• SOURCE PASSAGE:
--
While most of the EBV-related posterior segment infection presented as peripheral ARN, several cases showed early posterior involvement.^3,4 The presenting features included disc involvement, macular retinitis, and vasculitis of the arcades. As EBV-related uveitis was also shown to be more severe in the peripapillary region, a peripapillary predilection of EBV intraocular infection was suggested as another presenting feature apart from the typical peripheral ARN. ³ This was evident in our patient, where the most prominent exudates and retinitis were located in the posterior pole, and the optic nerve head was also involved.

EBV-related ARN also tended to be more fulminant than VZV- or HSV-related ARN. ² This feature, compounded with posterior pole involvement, was the likely reason that in most reported cases the vision did not improve after treatment. In contrast, there was improvement in visual acuity seen in our patient soon after intravitreal ganciclovir injection, despite the fact that there was posterior pole and optic disc involvement.

For an immunocompromised patient with retinal necrosis, exudations and haemorrhages, CMV is the commonly suspected aetiology. CMV retinitis was most commonly seen in acquired immune deficiency syndrome patients, but with the advances in highly active antiretroviral therapy (HAART), proportionally more CMV retinitis cases are now found in patients receiving chemotherapy or immune suppression therapy. Our patient was immunocompromised and had recent systemic CMV infection, which greatly raised the risk of CMV retinitis. However, it was demonstrated that the sensitivity and specificity of using aqueous PCR to detect active CMV retinitis in acquired immune deficiency syndrome patient was as high as 93.5% and 100%, respectively. ⁵ Also, an undetectable plasma CMV DNA in PCR likely excludes CMV end-organ diseases. ⁶ Our patient had undetectable CMV DNA in PCR in both blood and aqueous specimen at the time of ophthalmic presentation. This was also true of the HSV and VZV testing. The exclusive positive results for EBV DNA in both blood and aqueous strongly supported his concurrent systemic and ocular EBV infection. In addition, the onset of ocular symptoms coincided with the time of maximal plasma EBV viral load (152,820 copies/mL; Figure 1), and at that time, the CMV viremia was already resolved. Nevertheless, it is still possible that the fundus presentation and symptoms were partly caused by CMV intraocular infection, but the viral load had already become undetectable after initial treatment.
--
• INFORMATION PROVIDED:

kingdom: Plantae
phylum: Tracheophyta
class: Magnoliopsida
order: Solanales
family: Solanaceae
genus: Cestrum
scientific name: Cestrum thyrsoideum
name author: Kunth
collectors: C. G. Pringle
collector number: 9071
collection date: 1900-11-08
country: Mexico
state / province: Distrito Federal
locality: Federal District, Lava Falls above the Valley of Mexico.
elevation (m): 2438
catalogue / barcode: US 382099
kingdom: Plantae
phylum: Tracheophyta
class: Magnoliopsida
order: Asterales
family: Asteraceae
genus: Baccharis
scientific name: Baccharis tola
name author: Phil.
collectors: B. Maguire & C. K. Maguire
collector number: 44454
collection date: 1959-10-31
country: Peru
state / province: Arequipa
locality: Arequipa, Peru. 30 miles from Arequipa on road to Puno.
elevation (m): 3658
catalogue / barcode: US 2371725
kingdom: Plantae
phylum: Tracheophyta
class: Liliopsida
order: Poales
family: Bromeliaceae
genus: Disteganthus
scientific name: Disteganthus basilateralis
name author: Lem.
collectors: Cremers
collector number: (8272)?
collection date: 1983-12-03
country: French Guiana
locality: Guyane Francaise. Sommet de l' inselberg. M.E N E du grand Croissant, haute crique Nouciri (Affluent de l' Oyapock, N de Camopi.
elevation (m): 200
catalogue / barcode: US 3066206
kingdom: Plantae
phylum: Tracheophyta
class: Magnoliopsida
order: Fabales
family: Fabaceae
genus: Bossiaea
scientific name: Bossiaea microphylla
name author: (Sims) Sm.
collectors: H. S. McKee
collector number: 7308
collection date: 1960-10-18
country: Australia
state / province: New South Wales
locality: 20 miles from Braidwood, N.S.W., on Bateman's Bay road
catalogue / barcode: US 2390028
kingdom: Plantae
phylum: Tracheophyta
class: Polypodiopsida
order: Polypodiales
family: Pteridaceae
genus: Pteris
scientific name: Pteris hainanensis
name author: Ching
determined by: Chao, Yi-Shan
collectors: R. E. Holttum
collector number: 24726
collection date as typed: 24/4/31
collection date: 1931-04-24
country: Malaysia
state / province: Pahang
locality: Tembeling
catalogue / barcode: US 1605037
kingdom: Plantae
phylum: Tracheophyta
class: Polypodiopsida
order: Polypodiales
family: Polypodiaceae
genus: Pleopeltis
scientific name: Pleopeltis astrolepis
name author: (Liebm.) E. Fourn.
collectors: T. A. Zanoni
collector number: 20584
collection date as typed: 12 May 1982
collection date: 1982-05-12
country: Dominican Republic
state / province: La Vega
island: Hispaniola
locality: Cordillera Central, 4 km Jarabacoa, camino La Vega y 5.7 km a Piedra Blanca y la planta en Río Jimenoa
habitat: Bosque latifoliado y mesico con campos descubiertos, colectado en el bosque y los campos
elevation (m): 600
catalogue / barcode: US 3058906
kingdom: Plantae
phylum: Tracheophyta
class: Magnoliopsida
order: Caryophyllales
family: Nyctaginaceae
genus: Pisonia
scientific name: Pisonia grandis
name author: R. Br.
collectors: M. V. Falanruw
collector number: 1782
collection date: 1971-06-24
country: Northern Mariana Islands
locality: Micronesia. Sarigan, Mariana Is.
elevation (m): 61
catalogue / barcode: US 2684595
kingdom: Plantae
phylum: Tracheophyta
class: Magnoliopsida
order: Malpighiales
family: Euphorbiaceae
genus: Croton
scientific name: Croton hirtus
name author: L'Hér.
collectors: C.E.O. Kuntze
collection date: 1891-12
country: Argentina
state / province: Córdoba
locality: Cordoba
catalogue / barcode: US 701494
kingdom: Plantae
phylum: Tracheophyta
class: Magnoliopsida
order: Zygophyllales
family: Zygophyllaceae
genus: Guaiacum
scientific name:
--
• WHAT TO WORK ON:
• 1. Translate this sentence from the EBV retinitis discussion into Spanish: "Our patient had undetectable CMV DNA in PCR in both blood and aqueous specimen at the time of ophthalmic presentation."
• 2. According to the EBV retinitis discussion, why did vision fail to improve after treatment in most reported cases of EBV-related ARN? Answer in one to three sentences.

• YOUR WRITTEN ANSWERS:
• 1. Nuestro paciente tenía ADN de CMV indetectable mediante PCR tanto en la muestra de sangre como en la de humor acuoso en el momento de la presentación oftalmológica.

• 2. EBV-related ARN tended to be more fulminant than VZV- or HSV-related ARN. This severity, combined with involvement of the posterior pole, was the likely reason vision did not improve.